┌──

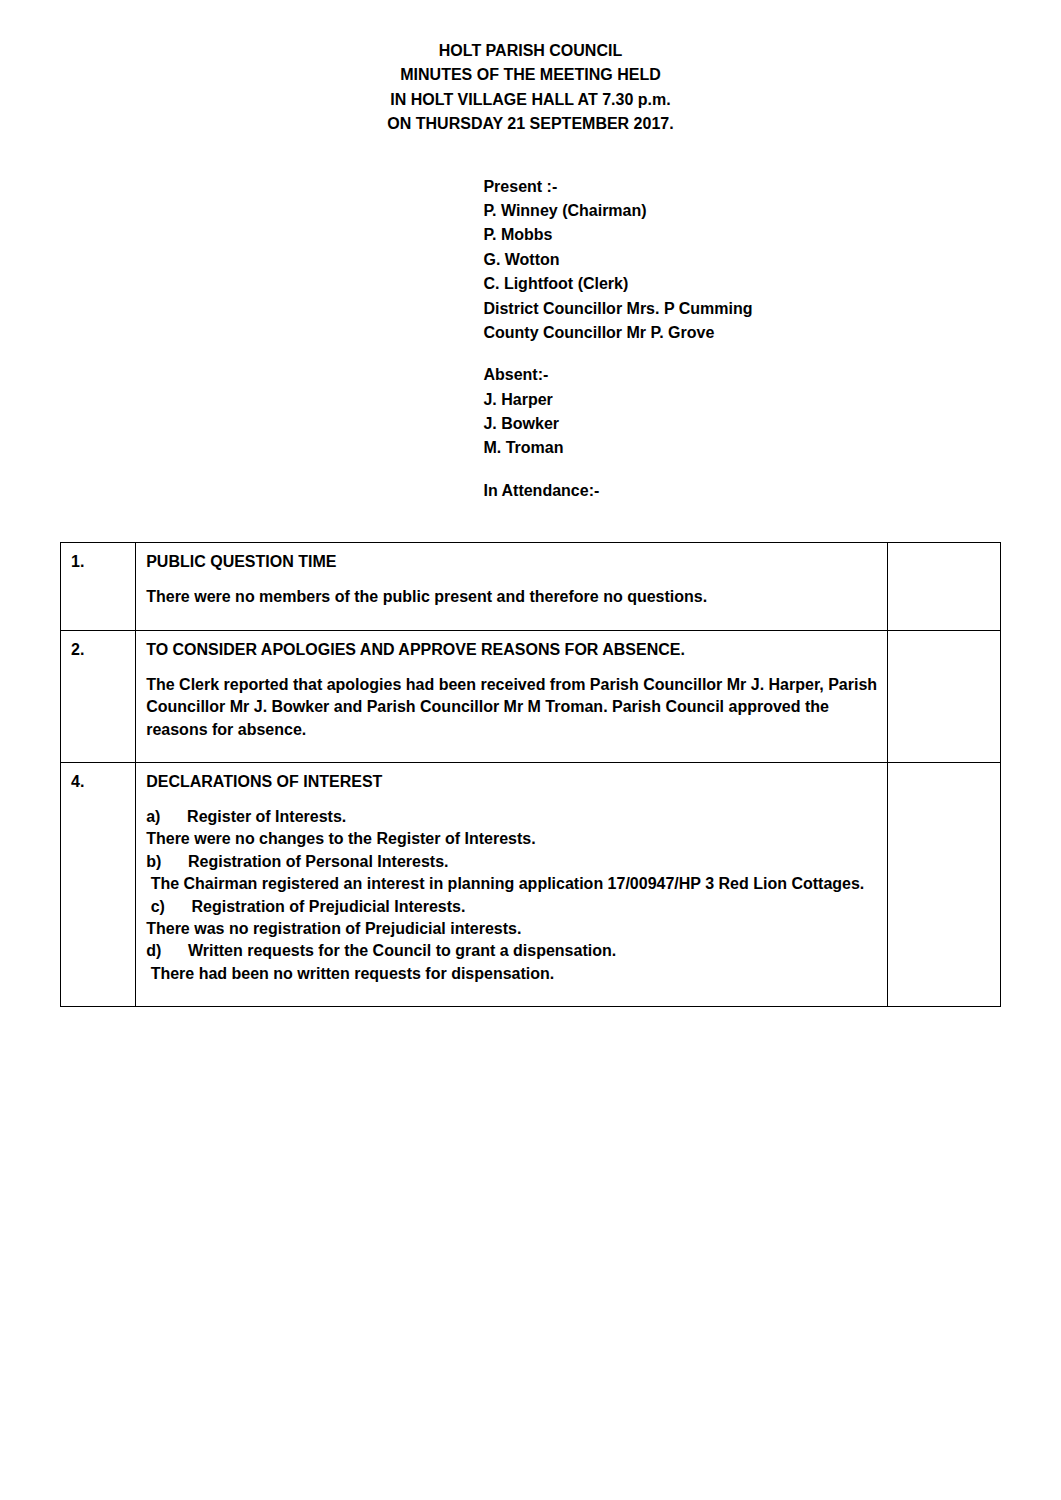HOLT PARISH COUNCIL
MINUTES OF THE MEETING HELD
IN HOLT VILLAGE HALL AT 7.30 p.m.
ON THURSDAY 21 SEPTEMBER 2017.
Present :-
P. Winney (Chairman)
P. Mobbs
G. Wotton
C. Lightfoot (Clerk)
District Councillor Mrs. P Cumming
County Councillor Mr P. Grove
Absent:-
J. Harper
J. Bowker
M. Troman
In Attendance:-
| 1. | PUBLIC QUESTION TIME There were no members of the public present and therefore no questions. | |
| 2. | TO CONSIDER APOLOGIES AND APPROVE REASONS FOR ABSENCE. The Clerk reported that apologies had been received from Parish Councillor Mr J. Harper, Parish Councillor Mr J. Bowker and Parish Councillor Mr M Troman. Parish Council approved the reasons for absence. | |
| 4. | DECLARATIONS OF INTEREST a) Register of Interests. There were no changes to the Register of Interests. b) Registration of Personal Interests. The Chairman registered an interest in planning application 17/00947/HP 3 Red Lion Cottages. c) Registration of Prejudicial Interests. There was no registration of Prejudicial interests. d) Written requests for the Council to grant a dispensation. There had been no written requests for dispensation. | |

└──

• _WHAT IS EXPECTED_
An exact copy is needed of only the lines from the top of the material through the line with "absence. | |"; no pictures belong in it.

• _EXERCISE RESULT_
HOLT PARISH COUNCIL
MINUTES OF THE MEETING HELD
IN HOLT VILLAGE HALL AT 7.30 p.m.
ON THURSDAY 21 SEPTEMBER 2017.
Present :-
P. Winney (Chairman)
P. Mobbs
G. Wotton
C. Lightfoot (Clerk)
District Councillor Mrs. P Cumming
County Councillor Mr P. Grove
Absent:-
J. Harper
J. Bowker
M. Troman
In Attendance:-
| 1. | PUBLIC QUESTION TIME There were no members of the public present and therefore no questions. | |
| 2. | TO CONSIDER APOLOGIES AND APPROVE REASONS FOR ABSENCE. The Clerk reported that apologies had been received from Parish Councillor Mr J. Harper, Parish Councillor Mr J. Bowker and Parish Councillor Mr M Troman. Parish Council approved the reasons for absence. | |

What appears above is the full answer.